Anti-discrimination law shake-up doesn’t cut burden on employers: Employer group

Business groups have warned that a discussion paper on consolidating the four pieces of legislation covering anti-discrimination into one does not reduce burdens on employers.

“Anti-discrimination law is overregulated and is becoming increasingly burdensome for employers,” the Australian Industry Group has told the Government in response to a discussion paper on the consolidation released late last year.

“A consolidation of the Commonwealth anti-discrimination laws, in the manner contemplated by the Discussion Paper, will not address this problem in any meaningful way and appears set to make the problem worse.”

The Government released a discussion paper on consolidating the anti-discrimination laws in September 2011, with submission due by February 1 this year. It plans to release draft legislation, informed by the submission, for the new laws early this year.

The concerns centre on plans for the laws to not overrule existing state and territory discrimination laws but rather sit alongside them, as well as concerns it will extend regulatory burdens or potential for litigation.

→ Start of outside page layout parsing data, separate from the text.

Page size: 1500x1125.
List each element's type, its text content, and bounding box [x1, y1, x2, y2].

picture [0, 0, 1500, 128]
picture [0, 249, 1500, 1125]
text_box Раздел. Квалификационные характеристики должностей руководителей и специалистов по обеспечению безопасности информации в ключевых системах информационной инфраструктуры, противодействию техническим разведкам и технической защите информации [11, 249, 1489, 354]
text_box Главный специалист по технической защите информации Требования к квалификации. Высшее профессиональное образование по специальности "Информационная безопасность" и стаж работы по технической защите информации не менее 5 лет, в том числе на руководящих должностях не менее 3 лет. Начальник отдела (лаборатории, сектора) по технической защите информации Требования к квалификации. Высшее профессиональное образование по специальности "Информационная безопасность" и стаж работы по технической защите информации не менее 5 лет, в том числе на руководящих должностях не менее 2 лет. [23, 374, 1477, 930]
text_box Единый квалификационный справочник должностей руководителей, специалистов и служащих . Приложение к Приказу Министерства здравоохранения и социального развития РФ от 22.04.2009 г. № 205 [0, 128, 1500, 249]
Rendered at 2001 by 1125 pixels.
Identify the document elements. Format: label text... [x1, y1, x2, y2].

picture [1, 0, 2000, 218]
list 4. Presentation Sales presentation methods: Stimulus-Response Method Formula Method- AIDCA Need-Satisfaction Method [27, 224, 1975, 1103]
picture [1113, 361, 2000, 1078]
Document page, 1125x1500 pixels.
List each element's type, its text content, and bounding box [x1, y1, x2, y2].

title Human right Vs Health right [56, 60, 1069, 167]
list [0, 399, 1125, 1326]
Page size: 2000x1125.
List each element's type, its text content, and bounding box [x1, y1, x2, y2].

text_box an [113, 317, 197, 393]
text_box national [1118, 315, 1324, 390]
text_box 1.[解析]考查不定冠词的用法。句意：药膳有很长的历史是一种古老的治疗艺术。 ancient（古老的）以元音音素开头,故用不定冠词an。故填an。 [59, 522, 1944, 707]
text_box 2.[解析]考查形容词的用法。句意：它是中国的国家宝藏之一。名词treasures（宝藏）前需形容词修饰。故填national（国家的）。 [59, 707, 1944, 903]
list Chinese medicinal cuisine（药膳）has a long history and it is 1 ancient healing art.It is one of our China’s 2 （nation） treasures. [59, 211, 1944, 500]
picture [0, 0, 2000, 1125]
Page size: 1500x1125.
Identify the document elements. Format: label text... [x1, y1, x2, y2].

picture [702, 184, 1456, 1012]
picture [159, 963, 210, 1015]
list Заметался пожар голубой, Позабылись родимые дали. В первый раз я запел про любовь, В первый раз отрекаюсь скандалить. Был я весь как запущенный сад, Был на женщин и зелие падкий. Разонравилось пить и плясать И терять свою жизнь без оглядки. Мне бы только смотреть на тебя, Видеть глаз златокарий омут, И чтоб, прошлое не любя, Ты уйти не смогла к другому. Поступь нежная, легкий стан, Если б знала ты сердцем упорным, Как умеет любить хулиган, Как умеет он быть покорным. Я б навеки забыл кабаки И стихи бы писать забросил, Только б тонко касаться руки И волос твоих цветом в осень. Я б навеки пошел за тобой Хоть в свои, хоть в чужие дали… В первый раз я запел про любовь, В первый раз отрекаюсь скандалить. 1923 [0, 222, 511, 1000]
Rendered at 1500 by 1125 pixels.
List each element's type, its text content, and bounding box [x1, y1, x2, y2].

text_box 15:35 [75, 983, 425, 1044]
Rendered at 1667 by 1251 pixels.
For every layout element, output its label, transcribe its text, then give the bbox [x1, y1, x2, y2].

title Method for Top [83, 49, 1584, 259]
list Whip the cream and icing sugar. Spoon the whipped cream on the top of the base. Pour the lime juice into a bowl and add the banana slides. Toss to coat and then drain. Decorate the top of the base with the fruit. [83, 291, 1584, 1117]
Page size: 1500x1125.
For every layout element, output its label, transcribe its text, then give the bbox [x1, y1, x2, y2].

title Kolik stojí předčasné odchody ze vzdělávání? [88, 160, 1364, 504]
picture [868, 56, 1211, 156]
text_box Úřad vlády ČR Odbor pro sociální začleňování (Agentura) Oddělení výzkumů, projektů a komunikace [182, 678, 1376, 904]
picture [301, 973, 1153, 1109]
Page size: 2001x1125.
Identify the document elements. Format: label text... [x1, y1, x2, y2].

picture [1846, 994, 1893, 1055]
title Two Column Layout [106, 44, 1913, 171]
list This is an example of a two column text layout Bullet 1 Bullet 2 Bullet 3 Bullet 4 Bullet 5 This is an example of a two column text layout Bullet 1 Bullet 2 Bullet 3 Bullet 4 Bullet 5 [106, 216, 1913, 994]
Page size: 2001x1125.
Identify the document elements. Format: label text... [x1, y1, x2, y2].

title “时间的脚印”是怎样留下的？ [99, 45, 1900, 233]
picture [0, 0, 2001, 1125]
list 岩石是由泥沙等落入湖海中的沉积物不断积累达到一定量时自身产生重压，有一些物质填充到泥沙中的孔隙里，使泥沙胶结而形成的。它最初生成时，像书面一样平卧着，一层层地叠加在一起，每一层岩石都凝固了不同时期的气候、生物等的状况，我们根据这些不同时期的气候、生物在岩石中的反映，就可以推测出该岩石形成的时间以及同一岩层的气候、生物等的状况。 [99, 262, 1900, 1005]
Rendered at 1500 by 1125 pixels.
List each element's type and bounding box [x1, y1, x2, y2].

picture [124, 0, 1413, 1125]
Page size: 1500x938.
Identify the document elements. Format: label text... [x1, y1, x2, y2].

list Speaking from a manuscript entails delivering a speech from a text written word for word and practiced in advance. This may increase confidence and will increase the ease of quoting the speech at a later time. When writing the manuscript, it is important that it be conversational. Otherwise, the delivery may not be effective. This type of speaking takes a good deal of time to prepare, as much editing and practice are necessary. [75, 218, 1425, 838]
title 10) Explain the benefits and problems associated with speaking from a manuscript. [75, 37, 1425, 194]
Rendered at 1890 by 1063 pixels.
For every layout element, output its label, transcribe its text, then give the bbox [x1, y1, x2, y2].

“For industry to retain confidence in the integrity of the anti-discrimination laws it is vital that consolidation of the federal anti-discrimination laws is not used opportunistically or inadvertently raise the risk of litigation or the regulatory burden,” Australian Chamber of Commerce and Industry chief executive Peter Anderson says.

At the moment, anti-discrimination law is covered by the Racial Discrimination Act 1975, the Sex Discrimination Act 1984, the Disability Discrimination Act 1992 and the Age Discrimination Act 2004. The Human Rights Commission was formed in the mid-80s.

The Government also intends to introduce new prohibitions on discrimination on the basis of sexual orientation and gender identity, and consider the recommendations of a Senate inquiry into the effectiveness of the Sex Discrimination Act.

The discussion paper notes criticism that businesses do not have sufficient certainty regarding their obligations under anti-discrimination laws or adequate support in meeting those obligations.

Seamus Burke, Middletons partner, says given there is some overlap between the federal and state laws, there shouldn’t be significant political opposition to the Federal Government’s push to consolidate them.

Burke says although the business bodies’ concern about reducing the red-tape burden for employers is a legitimate one, these laws are designed to regulate the 5% of employers who do the wrong thing, but must be followed by all.

AIG says it’s important any change:

  • Doesn’t extend beyond existing acts covering age, disability, race and sex discrimination.
  • Over-rules existing state and territory legislation to avoid further red tape on businesses.
  • Does not result in the “levelling up” of obligations on duty holders in areas such as the definition of discrimination and the burden of proof.